Ben Mart ayında iplik siparişi verdim. 2011'in 8. ayında teslim edecekler. Kriz öncesinde siparişler 4 ayda teslim ediliyordu. Tekstil öldü bitti, diyenlerin bunu iyi analiz etmesi lazım. Tekstilde yaratılan bu psikoloji sadece bize mahsus değil. Hindistan ve Çin'de de aynı problem var. Bugün kimse Çin'i tehdit olarak almıyor. 5 yılda öyle büyük değişim yaşadı ki Çin bile Bangladeş, Kamboçya, Vietnam'dan rekabette şikayetçi. Çin de alıcı hale geldi artık. Artık kimse bir tas pilava çalışmıyor.

'Made in Turkey' artık başlı başına bir marka oldu

Şenol Şankaya - Yeşim Tekstil CEO'su

Aşırı değerli euro politikasıyla üretim gücünü yavaş yavaş kaybeden Avrupa'nın bugün düştüğü duruma düşmemek için bazı tedbirler alınmalı. Bu durum Avrupa'yı ithalata itti, ülkeler şantiyelere döndü. Her yerde inanılmaz ucuz ithalat. Avrupa böylece bütün üretim kabiliyetini kaybetti. 2009 krizinde de dağıldı. Yunanistan Nike'taki en büyük rakibimizdi. 2005-2009 döneminde rekabet gücünü kaybetti. Şu anda öyle bir firma yok. Bu noktada Avrupa'dan ders almalıyız.

Sanayicinin Türkiye'deki üretimi her şekilde desteklenmeli. Her ülkenin kendine has sektörleri vardır. Türkiye'de bu sektör 50 yıllık tekstil ve hazır giyimdir. Avrupa'nın tekstilden uzaklaşmasının nedenini 'hammadde sıkıntısı çekmesi' idi. Şimdi biz de yanlış tarım politikaları nedeniyle pamuk üretiminde 900 bin tonlardan 300 bin tona geriledik. Kendi kendimizin rekabetini yok ettik. Ama hem istihdamda hem de ihracatta Türkiye'nin tutunduğu sektör tekstildir.

Bugün Avrupa'nın tercih edilen en büyük üretim merkezi haline geldik. Krizden sonra Türkiye üretim yapılması istenen bir ülke. Çin bile artık Türk malı istiyor. Çünkü kimse etiketlerde Made in China görmek istemiyor. Made in Turkey artık başlı başına dünyada bir marka oldu. İtalya belki bizim biraz üstümüzde ama diğer ülkelerle aramızda ciddi fark var. Bugün Çin tek başına bu sektörü besleyemez. 10 sene dünyaya üretti, şimdi en büyük tüketici oldu. Avrupa kadar tüketen bir nüfus oldu.
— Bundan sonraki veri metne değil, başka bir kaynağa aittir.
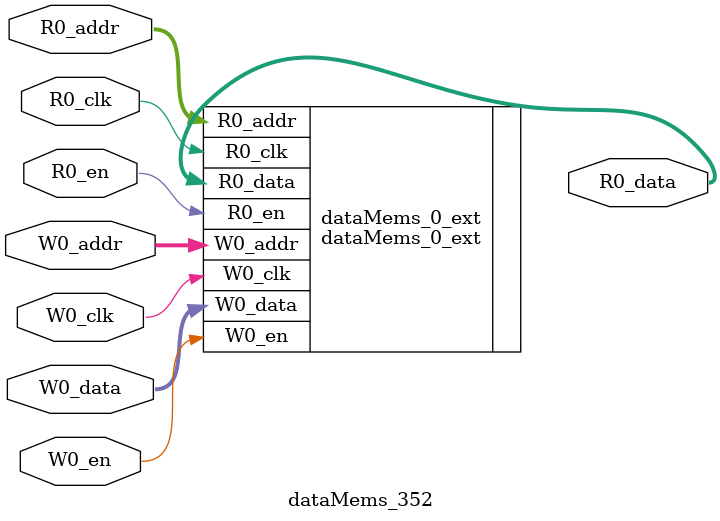
<source format=sv>
`ifndef RANDOMIZE
  `ifdef RANDOMIZE_REG_INIT
    `define RANDOMIZE
  `endif // RANDOMIZE_REG_INIT
`endif // not def RANDOMIZE
`ifndef RANDOMIZE
  `ifdef RANDOMIZE_MEM_INIT
    `define RANDOMIZE
  `endif // RANDOMIZE_MEM_INIT
`endif // not def RANDOMIZE

`ifndef RANDOM
  `define RANDOM $random
`endif // not def RANDOM

// Users can define 'PRINTF_COND' to add an extra gate to prints.
`ifndef PRINTF_COND_
  `ifdef PRINTF_COND
    `define PRINTF_COND_ (`PRINTF_COND)
  `else  // PRINTF_COND
    `define PRINTF_COND_ 1
  `endif // PRINTF_COND
`endif // not def PRINTF_COND_

// Users can define 'ASSERT_VERBOSE_COND' to add an extra gate to assert error printing.
`ifndef ASSERT_VERBOSE_COND_
  `ifdef ASSERT_VERBOSE_COND
    `define ASSERT_VERBOSE_COND_ (`ASSERT_VERBOSE_COND)
  `else  // ASSERT_VERBOSE_COND
    `define ASSERT_VERBOSE_COND_ 1
  `endif // ASSERT_VERBOSE_COND
`endif // not def ASSERT_VERBOSE_COND_

// Users can define 'STOP_COND' to add an extra gate to stop conditions.
`ifndef STOP_COND_
  `ifdef STOP_COND
    `define STOP_COND_ (`STOP_COND)
  `else  // STOP_COND
    `define STOP_COND_ 1
  `endif // STOP_COND
`endif // not def STOP_COND_

// Users can define INIT_RANDOM as general code that gets injected into the
// initializer block for modules with registers.
`ifndef INIT_RANDOM
  `define INIT_RANDOM
`endif // not def INIT_RANDOM

// If using random initialization, you can also define RANDOMIZE_DELAY to
// customize the delay used, otherwise 0.002 is used.
`ifndef RANDOMIZE_DELAY
  `define RANDOMIZE_DELAY 0.002
`endif // not def RANDOMIZE_DELAY

// Define INIT_RANDOM_PROLOG_ for use in our modules below.
`ifndef INIT_RANDOM_PROLOG_
  `ifdef RANDOMIZE
    `ifdef VERILATOR
      `define INIT_RANDOM_PROLOG_ `INIT_RANDOM
    `else  // VERILATOR
      `define INIT_RANDOM_PROLOG_ `INIT_RANDOM #`RANDOMIZE_DELAY begin end
    `endif // VERILATOR
  `else  // RANDOMIZE
    `define INIT_RANDOM_PROLOG_
  `endif // RANDOMIZE
`endif // not def INIT_RANDOM_PROLOG_

// Include register initializers in init blocks unless synthesis is set
`ifndef SYNTHESIS
  `ifndef ENABLE_INITIAL_REG_
    `define ENABLE_INITIAL_REG_
  `endif // not def ENABLE_INITIAL_REG_
`endif // not def SYNTHESIS

// Include rmemory initializers in init blocks unless synthesis is set
`ifndef SYNTHESIS
  `ifndef ENABLE_INITIAL_MEM_
    `define ENABLE_INITIAL_MEM_
  `endif // not def ENABLE_INITIAL_MEM_
`endif // not def SYNTHESIS

module dataMems_352(	// @[generators/ara/src/main/scala/UnsafeAXI4ToTL.scala:365:62]
  input  [4:0]  R0_addr,
  input         R0_en,
  input         R0_clk,
  output [66:0] R0_data,
  input  [4:0]  W0_addr,
  input         W0_en,
  input         W0_clk,
  input  [66:0] W0_data
);

  dataMems_0_ext dataMems_0_ext (	// @[generators/ara/src/main/scala/UnsafeAXI4ToTL.scala:365:62]
    .R0_addr (R0_addr),
    .R0_en   (R0_en),
    .R0_clk  (R0_clk),
    .R0_data (R0_data),
    .W0_addr (W0_addr),
    .W0_en   (W0_en),
    .W0_clk  (W0_clk),
    .W0_data (W0_data)
  );
endmodule


</source>
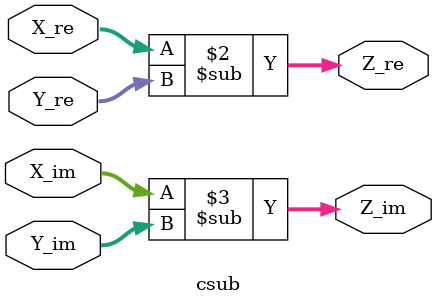
<source format=v>
module csub #(parameter WIDTH = 13)(
	input signed [WIDTH-1:0] X_re, X_im, Y_re, Y_im, 
	output reg signed [WIDTH-1:0] Z_re, Z_im
);

	always @(*) begin
		Z_re = X_re - Y_re;
		Z_im = X_im - Y_im;
	end

endmodule

</source>
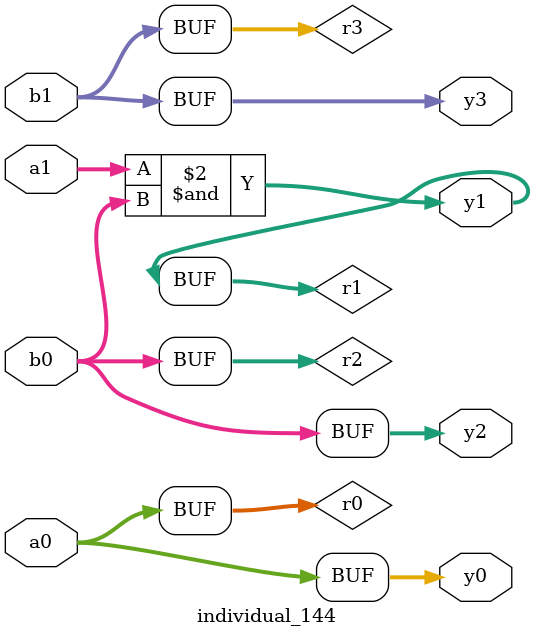
<source format=sv>
module individual_144(input logic [15:0] a1, input logic [15:0] a0, input logic [15:0] b1, input logic [15:0] b0, output logic [15:0] y3, output logic [15:0] y2, output logic [15:0] y1, output logic [15:0] y0);
logic [15:0] r0, r1, r2, r3; 
 always@(*) begin 
	 r0 = a0; r1 = a1; r2 = b0; r3 = b1; 
 	 r1  &=  r2 ;
 	 y3 = r3; y2 = r2; y1 = r1; y0 = r0; 
end
endmodule
</source>
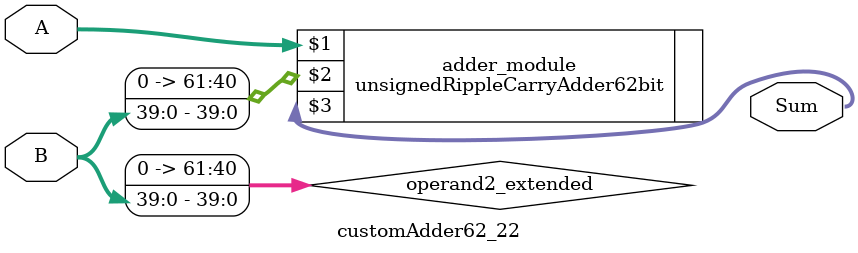
<source format=v>
module customAdder62_22(
                        input [61 : 0] A,
                        input [39 : 0] B,
                        
                        output [62 : 0] Sum
                );

        wire [61 : 0] operand2_extended;
        
        assign operand2_extended =  {22'b0, B};
        
        unsignedRippleCarryAdder62bit adder_module(
            A,
            operand2_extended,
            Sum
        );
        
        endmodule
        
</source>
Nike artık bugün Çin'e mal yetiştiremediği için Türkiye'den tedarik edip yolluyor. Bizden sonra gidecek bir yer de yok. Biz Hong Kong gibi ciddi bir ticari üs olacağız ve diğer ülkelerden malı alıp Türkiye'den satıyor olacağız. Bugün bir kalemde çizilecek bir birikim yok Türkiye'de. Tüm bürokratların da bu gerçeği görmesi lazım. Bu sektör gitmiyor, yeni başlıyor.